Animal Models and Cell Cultures
For evaluating the potential of vaccines and therapeutics against CoVs, including SARS-CoV, MERS-CoVs, and the presently emerging SARS-CoV-2, suitable animal models that can mimic the clinical disease are needed (211, 212). Various animal models were assessed for SARS- and MERS-CoVs, such as mice, guinea pigs, golden Syrian hamsters, ferrets, rabbits, nonhuman primates like rhesus macaques and marmosets, and cats (185, 213–218). The specificity of the virus to hACE2 (receptor of SARS-CoV) was found to be a significant barrier in developing animal models. Consequently, a SARS-CoV transgenic mouse model has been developed by inserting the hACE2 gene into the mouse genome (219). The inability of MERS-CoV to replicate in the respiratory tracts of animals (mice, hamsters, and ferrets) is another limiting factor. However, with genetic engineering, a 288-330+/+ MERS-CoV genetically modified mouse model was developed and now is in use for the assessment of novel drugs and vaccines against MERS-CoV (220). In the past, small animals (mice or hamsters) have been targeted for being closer to a humanized structure, such as mouse DPP4 altered with human DPP4 (hDPP4), hDPP4-transduced mice, and hDPP4-Tg mice (transgenic for expressing hDPP4) for MERS-CoV infection (221). The CRISPR-Cas9 gene-editing tool has been used for inserting genomic alterations in mice, making them susceptible to MERS-CoV infection (222). Efforts are under way to recognize suitable animal models for SARS-CoV2/COVID-19, identify the receptor affinity of this virus, study pathology in experimental animal models, and explore virus-specific immune responses and protection studies, which together would increase the pace of efforts being made for developing potent vaccines and drugs to counter this emerging virus.
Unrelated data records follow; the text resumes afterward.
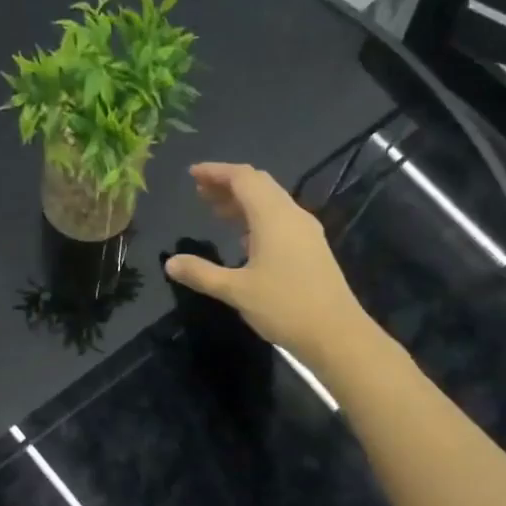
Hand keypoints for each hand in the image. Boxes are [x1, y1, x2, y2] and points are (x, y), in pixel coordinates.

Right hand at [162, 162, 367, 360]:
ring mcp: (305, 232)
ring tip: (216, 212)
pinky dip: (257, 219)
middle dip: (228, 185)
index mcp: (273, 216)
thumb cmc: (284, 306)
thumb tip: (170, 263)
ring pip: (271, 203)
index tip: (193, 174)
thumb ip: (202, 274)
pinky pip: (280, 221)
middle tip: (200, 192)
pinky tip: (244, 239)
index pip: (243, 178)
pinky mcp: (312, 248)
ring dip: (243, 203)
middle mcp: (292, 215)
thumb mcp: (236, 290)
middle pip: (259, 185)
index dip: (216, 172)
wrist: (335, 333)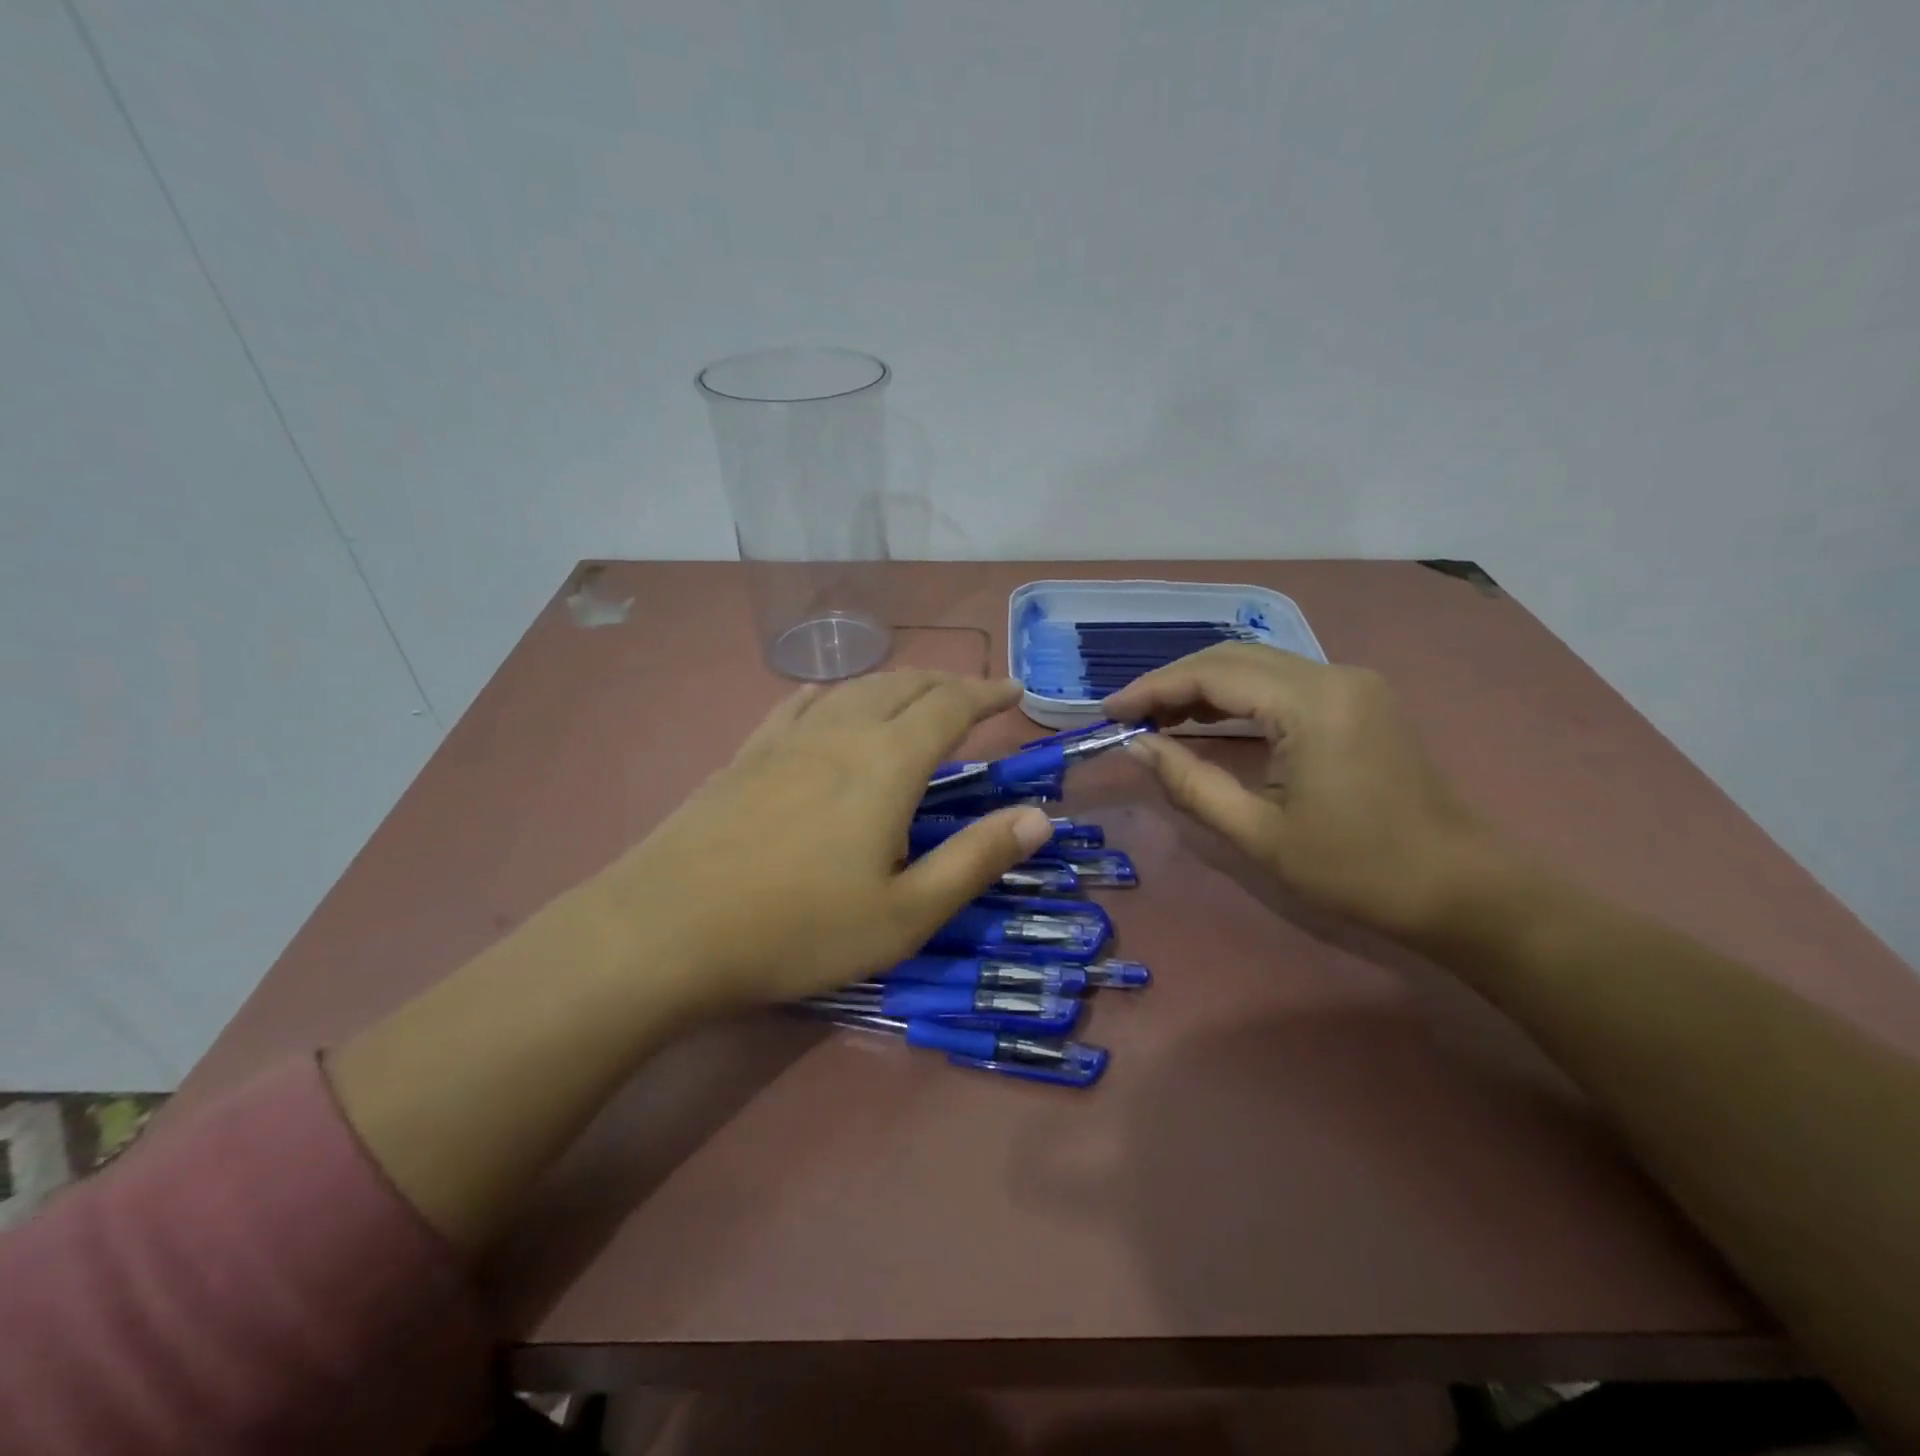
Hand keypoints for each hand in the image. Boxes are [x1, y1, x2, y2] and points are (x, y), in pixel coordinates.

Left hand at [589, 671, 1054, 1010]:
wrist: (666, 929)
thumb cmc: (798, 929)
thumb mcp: (905, 914)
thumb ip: (975, 859)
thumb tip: (1039, 817)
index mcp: (886, 763)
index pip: (950, 705)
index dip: (987, 693)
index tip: (1014, 691)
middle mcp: (840, 732)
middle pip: (903, 684)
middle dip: (947, 682)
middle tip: (974, 696)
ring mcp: (785, 739)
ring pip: (852, 688)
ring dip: (895, 683)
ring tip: (914, 697)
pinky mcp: (744, 755)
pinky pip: (798, 704)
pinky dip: (831, 694)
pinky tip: (826, 703)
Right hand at [1105, 644, 1497, 939]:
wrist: (1462, 889)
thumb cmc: (1357, 869)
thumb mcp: (1258, 834)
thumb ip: (1189, 782)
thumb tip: (1137, 745)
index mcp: (1310, 704)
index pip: (1212, 675)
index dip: (1153, 689)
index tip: (1108, 712)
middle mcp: (1332, 675)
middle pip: (1233, 657)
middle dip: (1173, 682)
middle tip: (1128, 716)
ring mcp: (1351, 683)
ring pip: (1257, 664)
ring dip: (1203, 686)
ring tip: (1156, 718)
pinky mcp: (1359, 699)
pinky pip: (1282, 681)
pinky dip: (1237, 696)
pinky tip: (1208, 720)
Cell lines, such as monkey epithelial cell lines (LLC-MK2 and Vero-B4), goat lung cells, alpaca kidney cells, dromedary umbilical cord cells, and advanced ex vivo three-dimensional tracheobronchial tissue, have been explored to study human CoVs (MERS-CoV) (223, 224). Vero and Huh-7 cells (human liver cancer cells) have been used for isolating SARS-CoV-2 (194).
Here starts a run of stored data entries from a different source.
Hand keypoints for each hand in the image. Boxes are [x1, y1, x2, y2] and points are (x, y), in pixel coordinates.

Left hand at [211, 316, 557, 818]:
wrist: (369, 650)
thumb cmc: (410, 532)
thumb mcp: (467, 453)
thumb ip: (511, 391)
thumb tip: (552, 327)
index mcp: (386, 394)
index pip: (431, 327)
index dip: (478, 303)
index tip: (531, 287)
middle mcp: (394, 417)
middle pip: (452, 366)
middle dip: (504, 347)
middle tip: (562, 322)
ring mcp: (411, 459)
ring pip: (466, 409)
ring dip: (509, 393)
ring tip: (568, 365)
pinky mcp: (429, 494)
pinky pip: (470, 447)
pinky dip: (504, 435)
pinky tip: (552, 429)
Recently, an experimental study with rhesus monkeys as animal models revealed the absence of any viral loads in nasopharyngeal and anal swabs, and no viral replication was recorded in the primary tissues at a time interval of 5 days post-reinfection in reexposed monkeys (274). The subsequent virological, radiological, and pathological observations indicated that the monkeys with reexposure had no recurrence of COVID-19, like the SARS-CoV-2-infected monkeys without rechallenge. These findings suggest that primary infection with SARS-CoV-2 could protect from later exposures to the virus, which could help in defining disease prognosis and crucial inferences for designing and developing potent vaccines against COVID-19 (274).